Hi Markus
If db.ignore.internal.links =false then URL "x.abc.com" will be ignored
or not while seed URL is "www.abc.com". If yes then what I have to do
to include subdomains .I just want to crawl all the out links of the
page which belong to the "abc.com","x.abc.com","abc.ax.com" only.(In
this case we can not use db.ignore.internal.links =true as it will
allow all the outlinks of entirely different hosts and domains )
Can we solve this problem can be solved by edit the url-filter.txt
accordingly.If yes then is there any other way to resolve this problem.
Thanks
On Thursday 25 February 2016 04:11 AM, Manish Verma wrote:
Thanks Markus, Yes this answered my question.
So basically one queue is created for each sub domain when queue mode is set
byHost.
Thanks
On Feb 24, 2016, at 1:54 PM, Markus Jelsma <[email protected]> wrote:
Hello - separated by name means by hostname. In your example there are in
queueMode byHost only two queues, www.apple.com and itunes.apple.com. When
queued by domain, there is obviously just one queue, the apple.com queue.
Does this answer your question?
Markus
-----Original message-----
From:Manish Verma <[email protected]>
Sent: Wednesday 24th February 2016 22:36
To: [email protected]
Subject: Re: How does fetcher.queue.mode seprates url for queues when it is
set byhost
What you mean seprate by name only here.
I have below urls can you please tell how many queues will be here if queue
mode is byhost.
http://www.apple.com/ipad/ <http://www.apple.com/ipad/>
http://www.apple.com/iphone/ <http://www.apple.com/iphone/>
http://itunes.apple.com
Thanks
On Feb 24, 2016, at 12:52 PM, Markus Jelsma <[email protected]> wrote:
Hello Manish - byHost in fetcher|generate.queu.mode means queue/separate by
name only. Generator nor fetcher use IP address information for queuing
purposes. I am not sure what you mean by working with a load balancer. A
hostname resolves to one or more IP's, possibly any casted addresses as well.

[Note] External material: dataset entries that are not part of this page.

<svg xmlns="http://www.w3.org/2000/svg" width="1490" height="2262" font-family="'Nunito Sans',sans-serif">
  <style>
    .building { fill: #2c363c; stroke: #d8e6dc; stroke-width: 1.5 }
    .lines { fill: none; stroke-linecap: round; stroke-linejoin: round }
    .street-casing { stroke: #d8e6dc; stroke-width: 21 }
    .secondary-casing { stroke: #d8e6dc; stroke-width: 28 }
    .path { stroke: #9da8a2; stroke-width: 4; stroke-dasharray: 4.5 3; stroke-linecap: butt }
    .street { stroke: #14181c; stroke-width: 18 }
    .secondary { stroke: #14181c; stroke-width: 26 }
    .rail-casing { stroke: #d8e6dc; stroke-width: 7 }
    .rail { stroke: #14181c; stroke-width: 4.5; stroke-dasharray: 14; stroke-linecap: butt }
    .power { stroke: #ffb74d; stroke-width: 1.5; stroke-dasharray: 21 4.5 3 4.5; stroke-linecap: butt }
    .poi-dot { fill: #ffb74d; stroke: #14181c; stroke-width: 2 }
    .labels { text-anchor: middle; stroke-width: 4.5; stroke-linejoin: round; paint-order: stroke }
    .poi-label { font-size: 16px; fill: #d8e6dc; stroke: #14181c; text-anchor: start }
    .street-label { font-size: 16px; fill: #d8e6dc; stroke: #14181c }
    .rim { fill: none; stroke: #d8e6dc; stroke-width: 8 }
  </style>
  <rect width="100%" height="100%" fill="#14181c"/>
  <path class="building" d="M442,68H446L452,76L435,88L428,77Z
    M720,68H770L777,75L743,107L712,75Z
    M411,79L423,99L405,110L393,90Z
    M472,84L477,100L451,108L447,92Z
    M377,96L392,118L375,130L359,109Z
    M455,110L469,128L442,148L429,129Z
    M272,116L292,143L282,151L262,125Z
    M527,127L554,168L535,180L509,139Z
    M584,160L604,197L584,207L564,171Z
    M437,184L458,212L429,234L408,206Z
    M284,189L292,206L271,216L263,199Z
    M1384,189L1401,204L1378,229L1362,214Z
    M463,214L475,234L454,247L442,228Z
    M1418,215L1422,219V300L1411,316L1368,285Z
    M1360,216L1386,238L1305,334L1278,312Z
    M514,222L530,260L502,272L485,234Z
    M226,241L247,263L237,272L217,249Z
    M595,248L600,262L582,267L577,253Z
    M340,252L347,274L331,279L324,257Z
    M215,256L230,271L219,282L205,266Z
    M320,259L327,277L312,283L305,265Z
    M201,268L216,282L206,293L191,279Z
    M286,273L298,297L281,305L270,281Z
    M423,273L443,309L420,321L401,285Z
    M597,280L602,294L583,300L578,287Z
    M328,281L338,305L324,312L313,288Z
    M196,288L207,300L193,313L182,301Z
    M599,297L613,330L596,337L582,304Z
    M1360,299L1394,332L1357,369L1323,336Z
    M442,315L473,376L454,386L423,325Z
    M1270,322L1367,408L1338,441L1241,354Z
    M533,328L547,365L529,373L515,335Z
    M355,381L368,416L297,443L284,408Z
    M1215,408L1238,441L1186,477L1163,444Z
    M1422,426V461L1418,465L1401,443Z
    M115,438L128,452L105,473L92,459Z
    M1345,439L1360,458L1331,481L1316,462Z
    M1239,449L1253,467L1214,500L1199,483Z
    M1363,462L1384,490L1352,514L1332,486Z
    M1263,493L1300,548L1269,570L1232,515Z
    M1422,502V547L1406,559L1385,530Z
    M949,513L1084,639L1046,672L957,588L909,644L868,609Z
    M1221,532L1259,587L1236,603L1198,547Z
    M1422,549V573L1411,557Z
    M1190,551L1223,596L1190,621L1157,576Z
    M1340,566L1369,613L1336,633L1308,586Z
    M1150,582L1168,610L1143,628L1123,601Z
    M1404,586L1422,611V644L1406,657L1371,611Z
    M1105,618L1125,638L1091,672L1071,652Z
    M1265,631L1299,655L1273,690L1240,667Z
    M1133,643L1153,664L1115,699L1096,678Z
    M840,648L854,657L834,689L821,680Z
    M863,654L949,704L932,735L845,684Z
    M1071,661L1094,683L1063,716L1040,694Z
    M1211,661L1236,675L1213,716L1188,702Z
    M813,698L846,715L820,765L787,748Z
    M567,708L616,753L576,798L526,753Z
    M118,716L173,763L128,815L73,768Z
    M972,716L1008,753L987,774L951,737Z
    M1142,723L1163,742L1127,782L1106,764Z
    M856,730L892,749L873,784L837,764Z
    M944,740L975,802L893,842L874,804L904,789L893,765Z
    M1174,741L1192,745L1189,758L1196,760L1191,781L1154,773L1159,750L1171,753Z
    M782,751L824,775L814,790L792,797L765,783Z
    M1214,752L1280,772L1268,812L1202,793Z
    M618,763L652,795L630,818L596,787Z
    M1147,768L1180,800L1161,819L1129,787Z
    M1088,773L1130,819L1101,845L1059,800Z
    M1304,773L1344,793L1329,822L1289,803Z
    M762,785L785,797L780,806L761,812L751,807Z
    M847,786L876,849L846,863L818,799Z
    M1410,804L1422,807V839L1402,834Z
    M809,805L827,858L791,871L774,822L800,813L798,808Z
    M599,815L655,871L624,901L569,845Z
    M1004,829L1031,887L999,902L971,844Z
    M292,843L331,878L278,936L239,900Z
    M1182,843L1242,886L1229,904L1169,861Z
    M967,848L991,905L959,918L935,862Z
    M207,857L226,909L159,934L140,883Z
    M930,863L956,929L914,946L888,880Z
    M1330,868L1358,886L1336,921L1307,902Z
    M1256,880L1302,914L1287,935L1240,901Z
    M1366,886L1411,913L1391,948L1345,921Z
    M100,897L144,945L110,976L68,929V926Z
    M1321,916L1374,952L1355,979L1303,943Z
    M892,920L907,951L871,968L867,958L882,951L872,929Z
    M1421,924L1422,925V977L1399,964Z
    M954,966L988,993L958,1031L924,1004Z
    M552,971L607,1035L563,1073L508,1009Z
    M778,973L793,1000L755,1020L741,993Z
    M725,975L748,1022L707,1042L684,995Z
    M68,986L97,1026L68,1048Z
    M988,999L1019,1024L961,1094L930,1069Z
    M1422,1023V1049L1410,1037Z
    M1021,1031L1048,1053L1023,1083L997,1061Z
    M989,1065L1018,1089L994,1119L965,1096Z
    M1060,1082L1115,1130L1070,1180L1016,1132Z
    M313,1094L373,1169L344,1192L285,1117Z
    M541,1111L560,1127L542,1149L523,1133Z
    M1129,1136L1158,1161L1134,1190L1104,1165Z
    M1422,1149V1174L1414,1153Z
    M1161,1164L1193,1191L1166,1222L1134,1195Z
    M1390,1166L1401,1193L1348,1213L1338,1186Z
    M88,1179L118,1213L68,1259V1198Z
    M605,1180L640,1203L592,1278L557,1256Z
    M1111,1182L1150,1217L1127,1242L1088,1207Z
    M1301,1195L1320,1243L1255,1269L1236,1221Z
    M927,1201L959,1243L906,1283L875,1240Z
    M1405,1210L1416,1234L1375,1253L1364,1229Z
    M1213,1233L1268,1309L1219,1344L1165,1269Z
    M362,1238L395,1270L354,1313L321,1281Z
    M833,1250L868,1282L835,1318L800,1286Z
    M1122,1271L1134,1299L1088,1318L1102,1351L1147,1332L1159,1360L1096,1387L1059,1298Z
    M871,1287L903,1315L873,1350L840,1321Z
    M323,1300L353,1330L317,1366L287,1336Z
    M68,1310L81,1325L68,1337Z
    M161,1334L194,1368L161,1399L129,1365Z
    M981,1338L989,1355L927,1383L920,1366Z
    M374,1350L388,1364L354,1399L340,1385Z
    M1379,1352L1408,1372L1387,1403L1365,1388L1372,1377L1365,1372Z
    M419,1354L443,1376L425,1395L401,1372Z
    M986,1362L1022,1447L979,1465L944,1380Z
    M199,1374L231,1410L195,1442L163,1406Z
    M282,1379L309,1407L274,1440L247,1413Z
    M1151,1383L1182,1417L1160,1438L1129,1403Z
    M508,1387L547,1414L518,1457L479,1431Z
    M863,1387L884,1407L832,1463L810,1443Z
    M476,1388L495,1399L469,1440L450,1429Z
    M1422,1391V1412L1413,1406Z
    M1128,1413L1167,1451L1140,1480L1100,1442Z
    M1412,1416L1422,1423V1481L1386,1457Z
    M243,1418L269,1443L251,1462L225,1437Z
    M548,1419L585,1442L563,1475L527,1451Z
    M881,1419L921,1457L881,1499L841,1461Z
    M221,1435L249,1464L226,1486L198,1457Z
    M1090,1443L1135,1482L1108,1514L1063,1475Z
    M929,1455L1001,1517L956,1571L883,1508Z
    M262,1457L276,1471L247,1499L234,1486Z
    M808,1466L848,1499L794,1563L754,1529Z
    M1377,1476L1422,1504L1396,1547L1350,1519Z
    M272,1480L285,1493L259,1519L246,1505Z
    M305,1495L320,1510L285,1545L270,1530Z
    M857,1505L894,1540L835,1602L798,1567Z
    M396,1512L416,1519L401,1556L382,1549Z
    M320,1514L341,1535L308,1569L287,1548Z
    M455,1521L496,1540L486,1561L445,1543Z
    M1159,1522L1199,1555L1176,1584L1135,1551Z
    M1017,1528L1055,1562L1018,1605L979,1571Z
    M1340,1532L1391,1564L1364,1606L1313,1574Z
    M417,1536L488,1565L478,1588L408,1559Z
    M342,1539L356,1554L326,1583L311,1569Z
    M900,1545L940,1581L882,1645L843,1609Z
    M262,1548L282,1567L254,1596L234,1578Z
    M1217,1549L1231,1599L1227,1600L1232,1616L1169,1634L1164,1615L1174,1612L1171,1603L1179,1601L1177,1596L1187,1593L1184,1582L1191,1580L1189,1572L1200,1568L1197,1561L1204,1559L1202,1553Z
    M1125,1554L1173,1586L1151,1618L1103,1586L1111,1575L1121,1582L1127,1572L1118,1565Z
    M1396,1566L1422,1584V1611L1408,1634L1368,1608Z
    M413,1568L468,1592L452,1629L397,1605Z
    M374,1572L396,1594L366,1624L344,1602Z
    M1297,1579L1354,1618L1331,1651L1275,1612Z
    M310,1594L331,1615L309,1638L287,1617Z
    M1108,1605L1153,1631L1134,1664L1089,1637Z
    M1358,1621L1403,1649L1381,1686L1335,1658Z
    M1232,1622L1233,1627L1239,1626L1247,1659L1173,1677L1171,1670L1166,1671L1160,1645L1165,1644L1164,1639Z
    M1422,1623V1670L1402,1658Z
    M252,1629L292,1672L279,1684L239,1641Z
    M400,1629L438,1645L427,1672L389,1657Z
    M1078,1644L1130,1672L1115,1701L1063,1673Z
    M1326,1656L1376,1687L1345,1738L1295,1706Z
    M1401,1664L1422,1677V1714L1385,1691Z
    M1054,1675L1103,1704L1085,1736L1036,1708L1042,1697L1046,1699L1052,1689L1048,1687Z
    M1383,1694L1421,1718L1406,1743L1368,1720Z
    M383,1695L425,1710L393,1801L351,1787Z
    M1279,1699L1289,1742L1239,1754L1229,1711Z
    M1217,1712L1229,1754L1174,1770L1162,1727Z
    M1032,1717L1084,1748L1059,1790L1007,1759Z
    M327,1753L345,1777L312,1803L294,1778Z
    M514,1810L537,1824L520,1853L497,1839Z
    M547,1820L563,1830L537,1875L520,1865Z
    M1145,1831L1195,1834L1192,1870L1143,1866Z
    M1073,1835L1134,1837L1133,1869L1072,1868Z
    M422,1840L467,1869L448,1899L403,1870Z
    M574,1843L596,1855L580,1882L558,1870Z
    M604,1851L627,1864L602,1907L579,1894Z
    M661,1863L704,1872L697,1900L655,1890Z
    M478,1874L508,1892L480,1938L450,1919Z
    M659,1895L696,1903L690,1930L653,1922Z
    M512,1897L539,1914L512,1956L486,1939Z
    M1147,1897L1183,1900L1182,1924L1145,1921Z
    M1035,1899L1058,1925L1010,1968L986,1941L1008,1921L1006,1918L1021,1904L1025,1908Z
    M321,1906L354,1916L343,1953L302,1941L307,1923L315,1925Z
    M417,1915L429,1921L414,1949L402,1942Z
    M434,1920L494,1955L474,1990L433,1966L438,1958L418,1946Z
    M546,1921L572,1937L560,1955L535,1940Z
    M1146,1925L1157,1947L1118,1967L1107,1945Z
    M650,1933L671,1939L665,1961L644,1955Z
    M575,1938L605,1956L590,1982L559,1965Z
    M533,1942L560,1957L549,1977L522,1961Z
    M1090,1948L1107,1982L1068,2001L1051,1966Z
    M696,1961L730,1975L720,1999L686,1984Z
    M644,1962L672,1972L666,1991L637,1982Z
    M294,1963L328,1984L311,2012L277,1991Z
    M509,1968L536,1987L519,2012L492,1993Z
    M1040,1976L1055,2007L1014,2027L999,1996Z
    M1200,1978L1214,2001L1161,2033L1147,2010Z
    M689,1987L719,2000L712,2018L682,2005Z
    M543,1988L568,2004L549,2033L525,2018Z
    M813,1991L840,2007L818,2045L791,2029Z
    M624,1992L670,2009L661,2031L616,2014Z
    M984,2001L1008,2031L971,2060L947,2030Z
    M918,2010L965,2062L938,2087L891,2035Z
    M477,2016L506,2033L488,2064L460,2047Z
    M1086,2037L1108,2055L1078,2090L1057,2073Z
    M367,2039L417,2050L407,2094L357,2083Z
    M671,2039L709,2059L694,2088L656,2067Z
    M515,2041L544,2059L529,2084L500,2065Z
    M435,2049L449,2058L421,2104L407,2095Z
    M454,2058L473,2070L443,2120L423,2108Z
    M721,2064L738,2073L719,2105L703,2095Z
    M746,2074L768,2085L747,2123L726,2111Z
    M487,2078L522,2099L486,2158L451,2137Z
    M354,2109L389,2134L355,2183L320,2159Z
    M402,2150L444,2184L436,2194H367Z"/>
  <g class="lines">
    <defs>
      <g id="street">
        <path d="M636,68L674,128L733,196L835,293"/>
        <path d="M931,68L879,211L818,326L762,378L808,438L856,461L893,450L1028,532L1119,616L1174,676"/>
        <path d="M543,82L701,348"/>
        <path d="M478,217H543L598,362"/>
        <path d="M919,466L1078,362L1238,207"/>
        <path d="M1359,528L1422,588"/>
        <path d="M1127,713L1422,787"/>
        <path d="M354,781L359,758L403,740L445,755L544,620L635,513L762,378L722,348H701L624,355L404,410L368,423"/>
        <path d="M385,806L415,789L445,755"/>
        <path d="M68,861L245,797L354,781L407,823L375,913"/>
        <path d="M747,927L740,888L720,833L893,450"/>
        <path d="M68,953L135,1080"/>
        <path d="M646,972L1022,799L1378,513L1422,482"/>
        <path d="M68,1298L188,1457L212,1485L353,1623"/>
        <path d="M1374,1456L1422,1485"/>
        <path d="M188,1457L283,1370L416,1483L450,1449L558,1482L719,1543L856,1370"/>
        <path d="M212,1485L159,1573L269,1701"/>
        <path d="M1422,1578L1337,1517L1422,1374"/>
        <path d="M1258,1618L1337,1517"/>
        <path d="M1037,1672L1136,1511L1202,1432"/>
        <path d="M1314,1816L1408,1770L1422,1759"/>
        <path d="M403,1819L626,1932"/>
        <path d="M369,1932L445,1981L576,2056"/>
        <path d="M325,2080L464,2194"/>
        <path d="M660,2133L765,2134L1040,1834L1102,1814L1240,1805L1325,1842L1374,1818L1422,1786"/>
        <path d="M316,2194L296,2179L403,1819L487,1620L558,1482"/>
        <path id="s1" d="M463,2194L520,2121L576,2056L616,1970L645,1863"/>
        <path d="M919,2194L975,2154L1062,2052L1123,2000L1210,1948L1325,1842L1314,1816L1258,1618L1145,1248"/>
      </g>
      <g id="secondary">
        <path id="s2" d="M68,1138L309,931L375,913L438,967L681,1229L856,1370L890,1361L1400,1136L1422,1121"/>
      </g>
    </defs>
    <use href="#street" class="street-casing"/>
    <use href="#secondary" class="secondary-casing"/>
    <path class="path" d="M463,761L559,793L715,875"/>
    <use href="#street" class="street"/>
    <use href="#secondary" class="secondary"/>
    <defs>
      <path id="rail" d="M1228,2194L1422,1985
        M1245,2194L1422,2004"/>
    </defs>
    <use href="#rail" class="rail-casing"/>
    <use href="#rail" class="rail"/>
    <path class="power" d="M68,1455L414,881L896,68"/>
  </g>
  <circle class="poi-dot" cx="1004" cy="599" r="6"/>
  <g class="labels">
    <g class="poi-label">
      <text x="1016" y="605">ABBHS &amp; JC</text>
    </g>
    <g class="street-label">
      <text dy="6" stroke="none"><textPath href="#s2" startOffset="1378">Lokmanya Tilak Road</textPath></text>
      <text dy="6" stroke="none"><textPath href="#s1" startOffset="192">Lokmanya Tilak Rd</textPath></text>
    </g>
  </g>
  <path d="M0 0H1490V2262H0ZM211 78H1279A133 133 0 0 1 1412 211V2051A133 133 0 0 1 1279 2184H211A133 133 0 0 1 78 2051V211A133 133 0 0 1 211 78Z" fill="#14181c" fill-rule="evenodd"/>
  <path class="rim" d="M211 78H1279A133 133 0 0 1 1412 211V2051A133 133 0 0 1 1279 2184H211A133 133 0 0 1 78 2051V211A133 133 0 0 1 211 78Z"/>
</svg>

As far as i know/remember, a single IP is used during the fetch, without any
DNS round robin, but this might be different between protocol plugins.
Do you have a concrete problem to solve?
Markus
-----Original message-----
From:Manish Verma <[email protected]>
Sent: Wednesday 24th February 2016 21:45
To: [email protected]
Subject: How does fetcher.queue.mode seprates url for queues when it is set
byhost
Hi,
I am little bot confused over how fetcher.queue.mode property identifies the
urls.
How does it work when the value is given “byhost”, does it identify urls by IP
? , how does it work with load balancer.
I know it creates queue based on host but what does mean by host here ?
Is there any other property which have impact on this.
Thanks